Dernière ligne droite pour le processus de révision de la Constitution de 1996 engagé par le Président Abdelmadjid Tebboune dès son accession à la magistrature suprême. Le texte, portant projet d’amendement, a été adopté par l’Assemblée populaire nationale jeudi 10 septembre puis samedi 12 septembre par le Conseil de la Nation, la chambre haute du Parlement. Une adoption en mode accéléré sans débat en plénière.
«Légitimité des urnes»
Le Président Abdelmadjid Tebboune s’était engagé à permettre «aux composantes nationales» (comprendre les partis et les politiques, les associations, les institutions de l’État et les experts) de présenter leurs propositions. Cette phase, qui s’est achevée le 5 septembre, a donné lieu à 5.018 avis répertoriés dans un document de 1.231 pages. Parmi elles figurent cinq propositions du ministère de la Défense nationale (MDN).

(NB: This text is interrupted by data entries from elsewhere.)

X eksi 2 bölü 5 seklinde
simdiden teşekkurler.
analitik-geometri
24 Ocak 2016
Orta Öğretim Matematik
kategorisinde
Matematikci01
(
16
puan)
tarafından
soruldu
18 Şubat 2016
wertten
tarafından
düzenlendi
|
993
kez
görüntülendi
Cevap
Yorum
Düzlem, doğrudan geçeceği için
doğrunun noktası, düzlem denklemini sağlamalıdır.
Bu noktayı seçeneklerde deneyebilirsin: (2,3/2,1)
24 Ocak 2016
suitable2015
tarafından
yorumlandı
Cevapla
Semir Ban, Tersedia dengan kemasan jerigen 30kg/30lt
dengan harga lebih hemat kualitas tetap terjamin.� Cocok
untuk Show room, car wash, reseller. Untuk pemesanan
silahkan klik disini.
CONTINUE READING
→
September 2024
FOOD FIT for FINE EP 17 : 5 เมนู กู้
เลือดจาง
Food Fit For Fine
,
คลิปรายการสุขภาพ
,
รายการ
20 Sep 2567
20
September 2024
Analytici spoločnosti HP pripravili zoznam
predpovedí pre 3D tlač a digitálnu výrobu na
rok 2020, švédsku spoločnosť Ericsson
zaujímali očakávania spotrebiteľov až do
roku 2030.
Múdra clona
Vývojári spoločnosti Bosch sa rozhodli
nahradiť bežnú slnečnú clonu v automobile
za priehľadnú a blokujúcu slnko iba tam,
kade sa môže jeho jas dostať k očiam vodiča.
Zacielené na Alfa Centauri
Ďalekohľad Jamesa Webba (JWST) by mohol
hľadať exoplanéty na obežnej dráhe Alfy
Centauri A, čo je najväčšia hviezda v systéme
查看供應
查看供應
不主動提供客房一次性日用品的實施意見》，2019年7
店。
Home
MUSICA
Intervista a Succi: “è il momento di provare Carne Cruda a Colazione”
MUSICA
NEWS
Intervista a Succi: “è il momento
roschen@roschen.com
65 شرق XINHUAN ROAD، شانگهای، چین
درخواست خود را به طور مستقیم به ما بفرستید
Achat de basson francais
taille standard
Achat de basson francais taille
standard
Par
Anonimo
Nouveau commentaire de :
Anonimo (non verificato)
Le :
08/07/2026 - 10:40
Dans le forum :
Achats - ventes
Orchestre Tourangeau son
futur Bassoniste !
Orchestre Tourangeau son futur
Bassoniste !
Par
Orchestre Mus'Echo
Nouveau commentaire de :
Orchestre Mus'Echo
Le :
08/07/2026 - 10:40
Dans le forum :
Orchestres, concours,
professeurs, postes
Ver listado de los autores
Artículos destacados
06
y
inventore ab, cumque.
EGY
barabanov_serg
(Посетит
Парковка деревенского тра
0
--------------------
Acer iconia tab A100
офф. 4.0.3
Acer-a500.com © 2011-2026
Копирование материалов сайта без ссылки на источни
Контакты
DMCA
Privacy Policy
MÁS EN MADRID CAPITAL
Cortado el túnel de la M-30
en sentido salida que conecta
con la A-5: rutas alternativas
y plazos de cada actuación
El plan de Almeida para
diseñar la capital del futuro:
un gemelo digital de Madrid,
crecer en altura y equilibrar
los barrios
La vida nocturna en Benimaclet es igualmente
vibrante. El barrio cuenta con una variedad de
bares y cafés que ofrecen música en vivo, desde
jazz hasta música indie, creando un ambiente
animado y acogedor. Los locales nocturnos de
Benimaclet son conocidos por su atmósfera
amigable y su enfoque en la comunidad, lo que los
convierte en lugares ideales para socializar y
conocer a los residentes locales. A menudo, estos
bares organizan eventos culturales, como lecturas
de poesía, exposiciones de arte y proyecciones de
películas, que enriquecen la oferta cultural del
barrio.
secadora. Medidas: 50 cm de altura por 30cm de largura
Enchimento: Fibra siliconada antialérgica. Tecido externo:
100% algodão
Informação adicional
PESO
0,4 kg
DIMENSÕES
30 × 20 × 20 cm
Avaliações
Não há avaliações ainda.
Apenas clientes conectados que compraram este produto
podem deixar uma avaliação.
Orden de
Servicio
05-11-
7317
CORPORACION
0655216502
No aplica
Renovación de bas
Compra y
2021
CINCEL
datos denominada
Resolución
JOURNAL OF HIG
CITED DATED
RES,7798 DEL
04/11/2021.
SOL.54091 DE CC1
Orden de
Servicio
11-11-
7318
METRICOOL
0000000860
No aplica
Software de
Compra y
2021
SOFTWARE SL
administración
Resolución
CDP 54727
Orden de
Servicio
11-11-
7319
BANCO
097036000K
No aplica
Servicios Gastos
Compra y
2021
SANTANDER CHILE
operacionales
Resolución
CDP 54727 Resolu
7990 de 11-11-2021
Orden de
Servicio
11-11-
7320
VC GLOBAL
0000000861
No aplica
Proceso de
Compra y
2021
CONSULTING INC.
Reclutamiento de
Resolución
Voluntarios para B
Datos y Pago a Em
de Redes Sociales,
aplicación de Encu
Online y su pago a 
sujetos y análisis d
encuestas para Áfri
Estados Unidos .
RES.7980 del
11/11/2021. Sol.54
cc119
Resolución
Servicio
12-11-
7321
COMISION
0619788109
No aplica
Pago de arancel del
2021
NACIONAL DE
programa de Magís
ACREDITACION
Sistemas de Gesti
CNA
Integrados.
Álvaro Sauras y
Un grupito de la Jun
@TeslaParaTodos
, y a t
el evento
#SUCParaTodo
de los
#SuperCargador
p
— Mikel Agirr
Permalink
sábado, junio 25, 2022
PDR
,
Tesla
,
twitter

Le fait que quelque conclusion émanant de ce département soit rendue publique est plutôt inédit dans l’histoire du pays.
«Ces dispositions méritent d’être reconsidérées du fait que le vice-Président, qui serait amené à assurer la destinée du pays pendant un certain temps, ne dispose pas de la légitimité des urnes.» Exit, donc, le poste vice-Président, cette proposition ne figure pas dans le projet final. Mohamed Sidoumou, journaliste politique au quotidien algérien El Khabar, estime lui aussi que cette disposition était «inappropriée et incohérente avec la nature du régime que propose le projet de révision constitutionnelle».
«L’idée d’introduire un vice-Président dans le système constitutionnel algérien n’a pas été mûrement réfléchie et ne jouit pas de l’unanimité au sein du système politique, compte tenu de la réaction de l’institution militaire qui a exprimé des réserves sur ce point. D’autant que le vice-Président aurait été désigné et n’aurait donc pas bénéficié d’une légitimité électorale, [en comparaison avec les systèmes où le vice-Président et le Président sont élus sur un même ticket présidentiel, ndlr]. La création de ce poste semble être une réaction vis-à-vis de la situation intenable créée par la vacance du pouvoir durant les dernières années de l’ère Bouteflika», explique le journaliste à Sputnik.
Pas de restauration de la paix
Un autre sujet sur lequel le ministère de la Défense nationale a obtenu gain de cause concerne l’engagement des troupes algériennes à l’étranger. Cette disposition, inscrite dans le texte préliminaire, est venue transformer la doctrine de défense de l’État algérien. La première version de l’article 31 alinéa 3 prévoyait de permettre à l’Armée nationale populaire de «participer à des opérations de maintien et de restauration de la paix». Mais le ministère de la Défense a préféré s’en tenir exclusivement aux missions de «maintien de la paix».
«Il est proposé d’exclure la mention ’’restauration de la paix’’. Argument: cette question pourrait induire des conséquences en termes de temps et de moyens dont la maîtrise échapperait à notre pays», précise ce département dans son avis.
En clair : les militaires algériens ne seront pas engagés pendant mais après un conflit pour des missions de maintien de la paix. L’alinéa 3 de l’article 31 a donc été modifié ainsi: «L’Algérie peut, dans le cadre du respect des principes et objectifs des Nations unies, de l’Union africaine et de la Ligue des États arabes, participer au maintien de la paix.»
Autre point soulevé par le MDN: la référence faite dans le préambule de l’avant-projet de révision constitutionnelle à la «cohésion du peuple avec l'armée dans le mouvement du 22 février 2019», le Hirak, qui a eu raison du pouvoir d’Abdelaziz Bouteflika. Le ministère a demandé la suppression de ce paragraphe arguant du fait que «l’Armée nationale populaire est une et indivisible, assumant ses missions institutionnelles et républicaines et entretenant un lien étroit avec le peuple algérien dans un esprit de solidarité et de cohésion nationale». Au final, le préambule du texte tel qu’il sera adopté lors du référendum du 1er novembre ne comporte aucune relation de principe entre l’armée et le Hirak. Deux autres propositions du MDN, de moindre envergure -concernant respectivement la conception de la sécurité nationale et les modalités selon lesquelles l’armée défend les intérêts vitaux et stratégiques du pays- n’ont pas été retenues par les parlementaires algériens.
Tebboune himself?
Ces propositions ont été soumises au comité d'experts par le ministère de la Défense en qualité d’institution politique et non pas par l’état-major de l’Armée nationale populaire dont le rôle est essentiellement d’ordre opérationnel.
En Algérie, le ministre de la Défense nationale n’est autre que le chef de l’État, Abdelmadjid Tebboune. D’ailleurs, depuis son accession à la magistrature suprême, les médias publics sont tenus de le présenter en qualité de «Président de la République, chef suprême des forces armées, ministre de la Défense nationale».